This session invites papers on the role of techno-scientific promises in shaping the future trajectories, sociotechnical landscapes, territories, and ultimately entire societies in their efforts towards sustainability. The session also explores the roles the various promissory communities and their contestants in shaping the construction and consequences of such promises.
A techno-scientific promise can include relatively vague visions (“umbrella promises”) like those relating to broad energy transitions or to a generic technology category (e.g. wind energy, nanotechnology, or artificial intelligence), but also expectations concerning a specific technology design (e.g., a novel nuclear reactor design), its cost and likely deployment time, etc. Promises are not mere talk or discourse – they make things happen, by aligning actors, institutions, and capital; they guide activities, provide structure and legitimacy, help attract interest and foster investment (Borup et al. 2006; Joly 2010; van Lente 2012). Promises are collectively constructed, being institutionalised in, for example, policies, laws, regulation, and funding decisions. They are materialised in for instance R&D projects, prototypes, and commercial applications (Parandian et al. 2012).

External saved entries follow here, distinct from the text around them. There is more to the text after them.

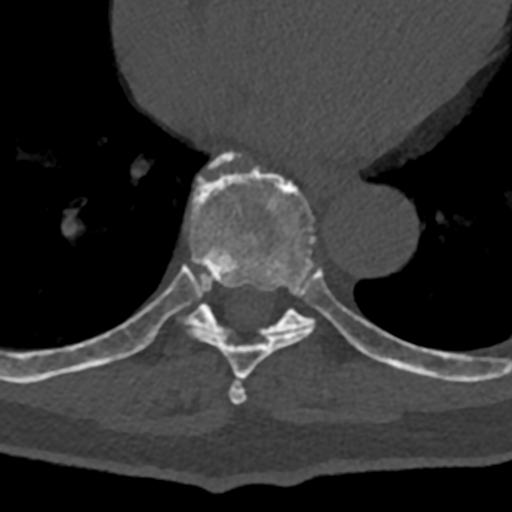
CT including the spine, one axial slice. Position 689 of 797 along the scan axis. Reconstruction kernel Br40s/3. 120 kVp. Bone window (W 1800 / L 400 HU). 0.5 mm slice thickness. 512 × 512 image matrix, field of view 160 × 160 mm. Patient: male, 74 years. From the clinical record (not read from this slice): primary cancer: renal; vertebrae with lytic lesions (as recorded): T10, L1, L2, L3, L4, L5.
Annotated regions visible in this slice (semi-automatic segmentation, software-assisted and operator-edited):
- T7 vertebra: box from (x=229, y=377) to (x=247, y=404) px
- T8 vertebra: (x=70, y=153)–(x=385, y=379)
- T9 vertebra: (x=104, y=152)–(x=432, y=377)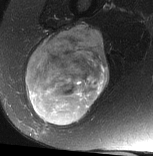
MRI of an extremity soft-tissue mass, one axial slice; T2-weighted fat-saturated; MR volume resampled by the dataset authors to the PET/CT grid (not the native acquisition matrix); 3.27 mm slice thickness; 153 × 156 image matrix. Female patient. Case-level facts recorded for this patient, not image findings: histological type: synovial sarcoma; grade: intermediate; site of the primary tumour: right buttock.
Annotated regions visible in this slice (expert contour drawn on MRI and transferred to this co-registered scan by the dataset authors):
- gross tumour volume including surrounding oedema: bounding box <26,26,109,126> (left, top, right, bottom; pixels)
- gross tumour volume (mass): <26,26,109,126>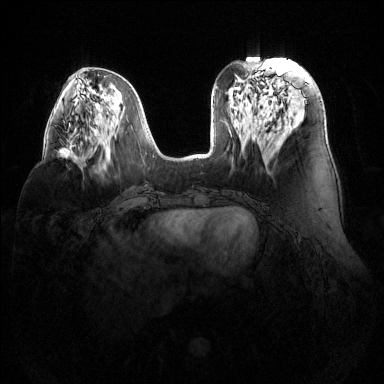
Breast MRI (dynamic contrast-enhanced), one axial slice. Slice 53 of 144 in the series (ordered by position). Dynamic contrast-enhanced series, time point 2 of 6 at this slice position (early post-contrast). 1.5 T. TE 1.6 ms, TR 4.6 ms. 1.2 mm slice thickness. 384 × 384 image matrix, field of view 380 × 380 mm. Female patient.
Annotated regions visible in this slice (semi-automatic segmentation, software-assisted and operator-edited):
- enhancing-tissue mask used for the functional tumour volume (all voxels passing the contrast-enhancement thresholds inside the analysis volume; usually the tumour): box from (x=59, y=140) to (x=84, y=161) px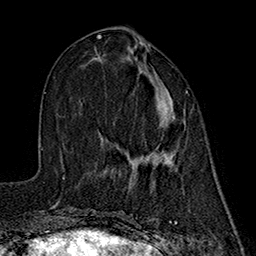
Breast MRI (dynamic contrast-enhanced), one axial slice. Cropped to one breast. Dynamic contrast-enhanced series, time point 2 of 7 at this slice position (early post-contrast). 1.5 T. TE 2.7 ms, TR 5.3 ms. 256 × 256 image matrix, field of view 172 × 172 mm. Female patient.
Annotated regions visible in this slice (semi-automatically segmented with operator editing):
- enhancing-tissue mask used for the functional tumour volume (all voxels passing the contrast-enhancement thresholds inside the analysis volume; usually the tumour): bounding box <97,55,188,172> (left, top, right, bottom; pixels)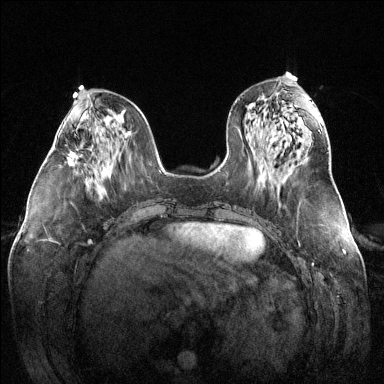
Breast MRI (dynamic contrast-enhanced), one axial slice; position 55 of 144 along the scan axis; dynamic contrast-enhanced series, time point 2 of 6 at this slice position (early post-contrast); 1.5 T; TE 1.6 ms, TR 4.6 ms; 1.2 mm slice thickness; 384 × 384 image matrix. Female patient.
Structures marked on this image (semi-automatically segmented with operator editing):
- enhancing-tissue mask used for the functional tumour volume (all voxels passing the contrast-enhancement thresholds inside the analysis volume; usually the tumour): bounding box [x1, y1, x2, y2] px = [67, 148, 78, 165]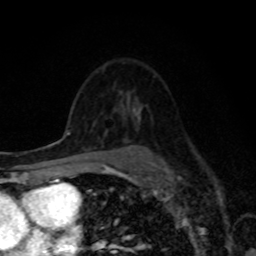
Breast MRI, one axial slice. Slice 54 of 80 in the series (ordered by position). Cropped to one breast. Dynamic contrast-enhanced series, time point 2 of 8 at this slice position (early post-contrast). 1.5 T. TE 4.2 ms, TR 7 ms. 2 mm slice thickness. 256 × 256 image matrix. Female patient.
Structures marked on this image (semi-automatically segmented with operator editing):
- enhancing-tissue mask used for the functional tumour volume (all voxels passing the contrast-enhancement thresholds inside the analysis volume; usually the tumour): bounding box [x1, y1, x2, y2] px = [102, 112, 104, 114]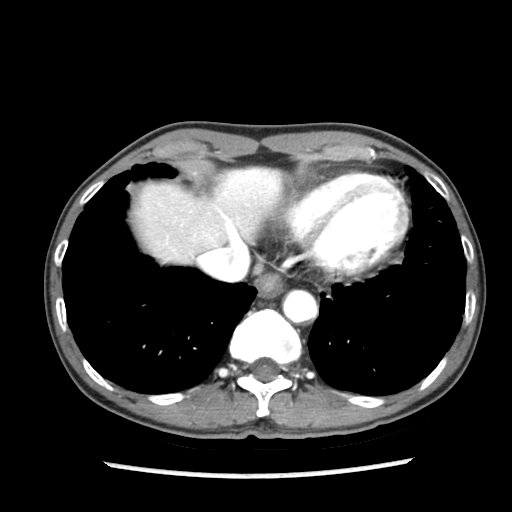
Contrast-enhanced abdominal CT (liver protocol), one axial slice. Slice 73 of 87 in the series (ordered by position). Reconstruction kernel STANDARD. 140 kVp. Soft-tissue window (W 400 / L 40 HU). 2.5 mm slice thickness. 512 × 512 image matrix, field of view 300 × 300 mm. From the clinical record (not read from this slice): diagnosis: hepatocellular carcinoma (patient treated with transarterial chemoembolisation; whether this scan precedes or follows treatment is not stated here); TNM stage (as recorded): Stage-IIIB; Child-Pugh class: A; tumour differentiation: well differentiated; tumour nodularity: uninodular.
Annotated regions visible in this slice (semi-automatic segmentation, software-assisted and operator-edited):
- liver parenchyma outside the tumour (the mass and vessels are separate outlines, so this box may not span the whole liver): bounding box [x1, y1, x2, y2] px = [134, 168, 282, 262]
- portal vein: [222, 177, 256, 240]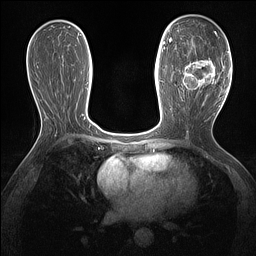
Breast MRI (dynamic contrast-enhanced), one axial slice; dynamic contrast-enhanced series, time point 2 of 7 at this slice position (early post-contrast); 1.5 T; TE 1.4 ms, TR 5 ms; 1.3 mm slice thickness; 256 × 256 image matrix, field of view 300 × 300 mm. Female patient.
Structures marked on this image (semi-automatically segmented with operator editing):
- enhancing-tissue mask used for the functional tumour volume (all voxels passing the contrast-enhancement thresholds inside the analysis volume; usually the tumour): bounding box (x1, y1, x2, y2) in pixels: (178, 59, 216, 93)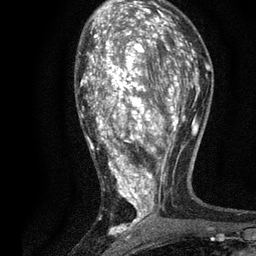
Breast MRI, one axial slice; slice 46 of 80 in the series (ordered by position); cropped to one breast; dynamic contrast-enhanced series, time point 2 of 7 at this slice position (early post-contrast); 3 T; TE 2.2 ms, TR 5.5 ms; 2 mm slice thickness; 256 × 256 image matrix, field of view 150 × 150 mm. Female patient.
Structures marked on this image (semi-automatic segmentation, software-assisted and operator-edited):
- enhancing-tissue mask used for the functional tumour volume (all voxels passing the contrast-enhancement thresholds inside the analysis volume; usually the tumour): bounding box [x1, y1, x2, y2] px = [80, 13, 196, 236]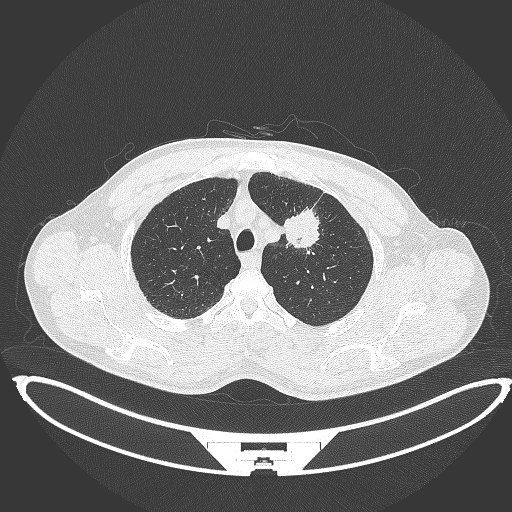
Chest CT, one axial slice. Position 358 of 395 along the scan axis. Lung window (W 1500 / L -600 HU). 1 mm slice thickness. 512 × 512 image matrix. Male patient, age 60 years. Case-level facts recorded for this patient, not image findings: clinical TNM (as recorded): T2a N0 M0; histopathological grade: G1-G2.
Structures marked on this image (bounding box drawn by a radiologist):
- lung tumour (recorded histology: squamous cell carcinoma): bounding box <281,207,325,253> (left, top, right, bottom; pixels)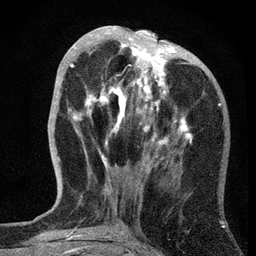
Breast MRI, one axial slice. Slice 23 of 72 in the series (ordered by position). Cropped to one breast. Dynamic contrast-enhanced series, time point 2 of 7 at this slice position (early post-contrast). 3 T. TE 2.2 ms, TR 6.2 ms. 2.2 mm slice thickness. 256 × 256 image matrix, field of view 140 × 140 mm. Female patient.
Structures marked on this image (semi-automatic segmentation, software-assisted and operator-edited):
- enhancing-tissue mask used for the functional tumour volume (all voxels passing the contrast-enhancement thresholds inside the analysis volume; usually the tumour): bounding box (x1, y1, x2, y2) in pixels: (59, 26, 191, 167)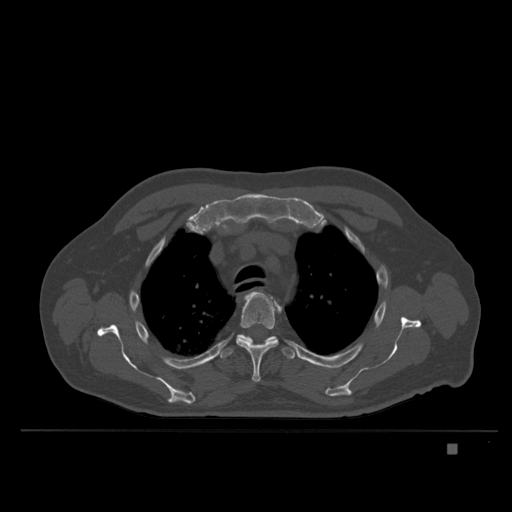
CT including the spine, one axial slice. Slice 285 of 435 in the series (ordered by position). Bone window (W 1800 / L 400 HU). 1.5 mm slice thickness. 512 × 512 image matrix, field of view 434 × 434 mm. Male patient, age 73 years. From the clinical record (not read from this slice): primary cancer: skin.
Annotated regions visible in this slice (semi-automatically segmented with operator editing):
- T3 vertebra: bounding box <275,303,280,310> (left, top, right, bottom; pixels)
- T4 vertebra: <236,291,282,383>
- T5 vertebra: <221,334,294,360>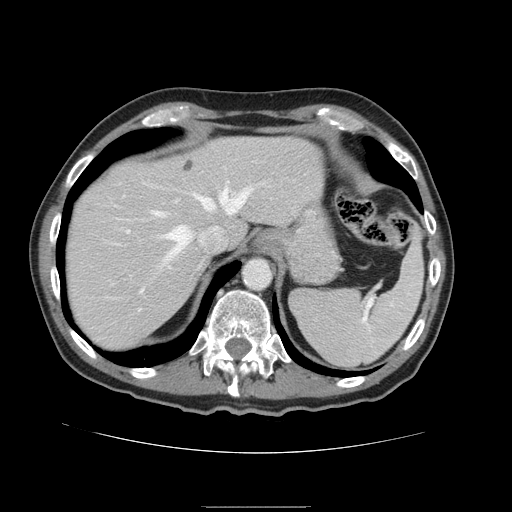
Contrast-enhanced abdominal CT, one axial slice. Position 121 of 168 along the scan axis. 120 kVp. Soft-tissue window (W 400 / L 40 HU). 2.5 mm slice thickness. 512 × 512 image matrix. Case-level facts recorded for this patient, not image findings: patient: male, age 59 years at operation; diagnosis: colorectal cancer liver metastases, imaged before liver resection; multiple liver metastases: no; largest metastasis: 14.5 cm.
Outlined on this slice (manually delineated by an expert):
- hepatic veins: box from (x=140, y=182) to (x=269, y=293) px
- liver: (x=65, y=138)–(x=325, y=351)
- planned liver remnant (the part of the liver to remain after resection): (x=65, y=137)–(x=324, y=351)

To be institutionalised and materialised, a promise needs to gain legitimacy by addressing a widely recognised societal problem, and credibility by demonstrating its practical viability (Joly 2010). The construction of promises typically entails controversies between promissory communities and their detractors, which thereby test the societal robustness of the promises, including their compatibility with society’s perceptions of the meaning and objectives of sustainability (Chateauraynaud 2011).
Papers in this session can include theoretical or empirical analyses of techno-scientific promising on topics such as (not an exclusive list):
•The interaction of discourse, institutions, and material artefacts in the construction of promises
•The creation, shaping, maintenance and policy role of the various promissory communities, including epistemic communities, networks congregated around “promise entrepreneurs”, ecomodernist and degrowth communities, etc.
•The spatial underpinnings and implications of promise-construction and community-creation (spatial limitations to promise-construction, impacts of promise-construction on the involved territories, at various spatial scales…)
•The role of public controversies: the dynamics between promise-construction and promise-deconstruction – between promissory communities and their contesters – in enhancing or undermining the societal robustness of promises
•Material, institutional implications (e.g. on the territories and communities designated to host R&D projects, prototypes and commercial projects) from promise-construction, including those from failed promises.